Over the last seven years, Richard Ross has photographed and interviewed more than 1,000 incarcerated juveniles in close to 300 facilities in 31 states, including group homes, police departments, youth correctional facilities, juvenile courtrooms, high schools, shelters, Montessori classrooms and child protective services interview rooms.
"The people who deal with social justice have great data, but they don't always have the images," says Ross, a University of California, Santa Barbara professor who first spoke about his project at Herron in 2012. "The images frame the conversation. They show that lives are actually at stake. I wanted to give the images to policymakers."
Ross would spend at least an hour with each subject talking about their stories, followed by a photo where the individual's face was obscured.
"For the most part, they were bored and were excited to have someone listen to them," he says. "To have an older white male sit on the floor [in a cell] and just listen to them, instead of barking orders, was unique."
While at the South Bend Juvenile Correction Facility in 2011, Ross met with a 16-year-old inmate identified as "J." He was in the facility for a six-month sentence following a conviction of credit card theft, but had been placed in segregation after intimidating the staff. According to the staff, he was able to leave for one or two hours a day, but J. told Ross that he was only allowed to leave the cell to use the bathroom.
Ross also interviewed "CJ," a 16-year-old who had been housed at the King County Youth Services Center in Seattle 14 times as of her interview in 2013. She was incarcerated, she says, due to "truancy, not staying at home and being rude. I don't do anything serious. I just smoke weed."
"The reason kids are placed in these facilities is to deter, punish, and rehabilitate," Ross says. "None of these deter, and, in fact, many kids see going to these places as badge of honor or as a right of passage. There might be a little bit of rehabilitation in terms of programs, but these resources should be used for schools and neighborhoods to prevent them from being incarcerated. These facilities are very good at punishing. They put kids in a 7 by 10 foot or 8 by 10 foot room, a horrific, cinder-block cell. More people are beginning to understand the costs and that these facilities are ineffective and unsafe. We could do a lot better."
Ross adds that every once in a while someone he had already interviewed would cross paths with him on a later trip or at a different facility. The photographer's subjects remembered him as "that guy with the camera," and would approach him.
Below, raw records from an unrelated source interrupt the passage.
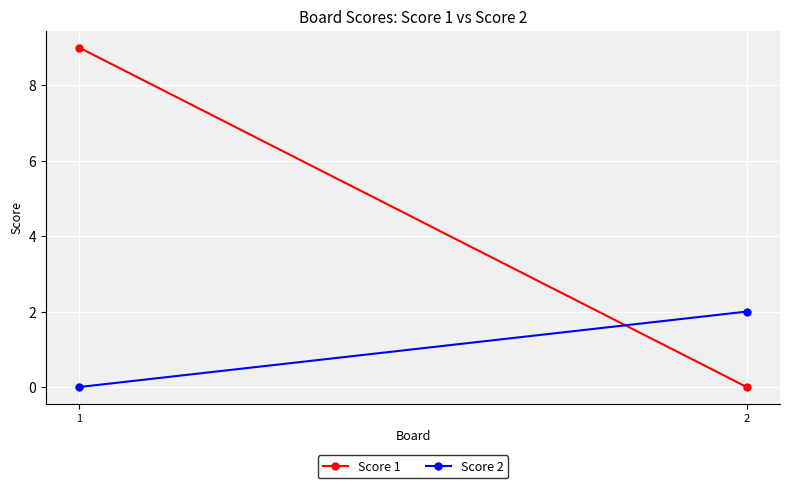

What are all the series names shown in the legend?

Score 1, Score 2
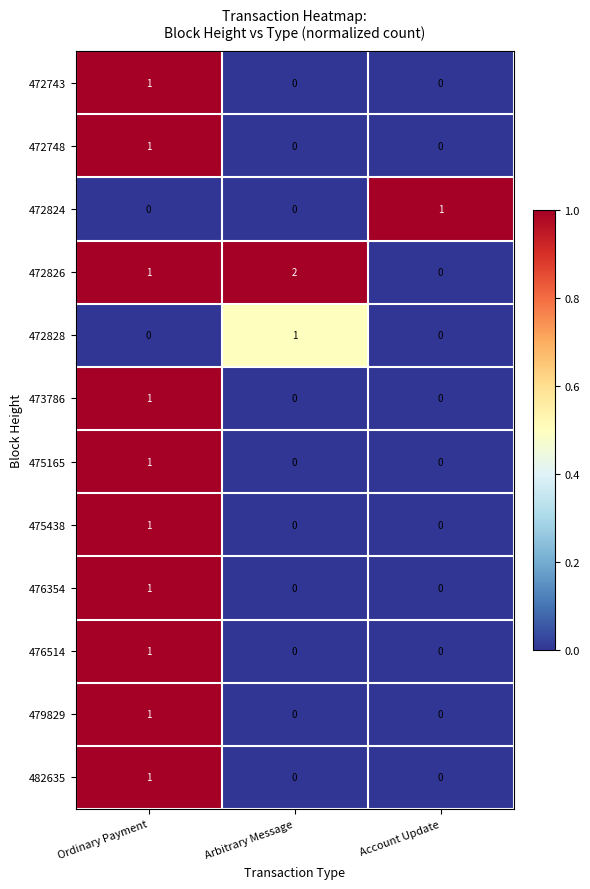

The value of 482635 at Arbitrary Message is 0. True or false?

True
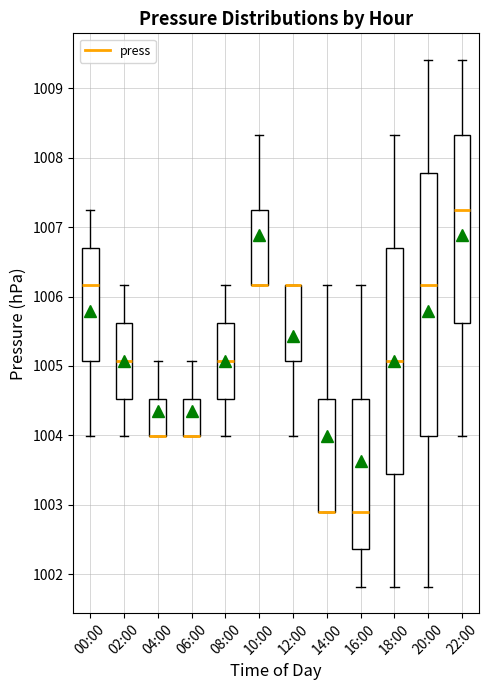

Comparing the boxes themselves (not the whiskers), which one is the tallest?

20:00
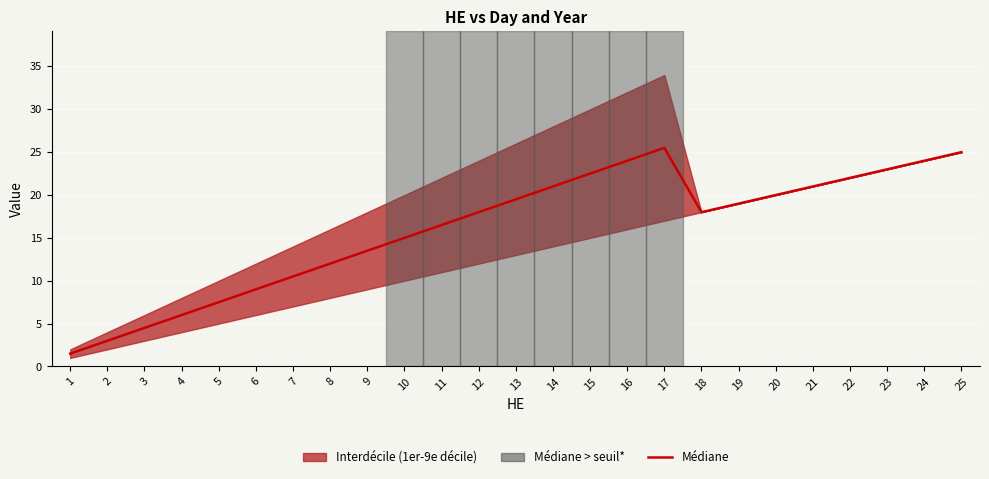

Reading left to right, what are all the values shown in this chart?

1.5	3.0	4.5	6.0	7.5	9.0	10.5	12.0	13.5	15.0	16.5	18.0	19.5	21.0	22.5	24.0	25.5	18.0	19.0	20.0	21.0	22.0	23.0	24.0	25.0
Paula Katz, director and curator of the Herron Galleries, says that Ross and his work are "inspiring."
"This project not only includes beautiful pictures, but also addresses a social concern," she says. "Sometimes art students don't see beyond making something that is aesthetic, but I hope this will help them realize that they also have an ability to use art to invoke change in the world."
Ross continues to travel the country, but is currently more focused on cases that involve various states' child protective services programs.
"Maybe for one percent of those in juvenile detention, your heart says maybe this kid deserves to be here," he says. "But when dealing with kids in child protective services, they're such victims of violence and abuse that it does make you cry. My hands shake when I take notes and do interviews. Some are incredibly young and some of them are newborns. They're certainly not guilty of anything except being born in the wrong place."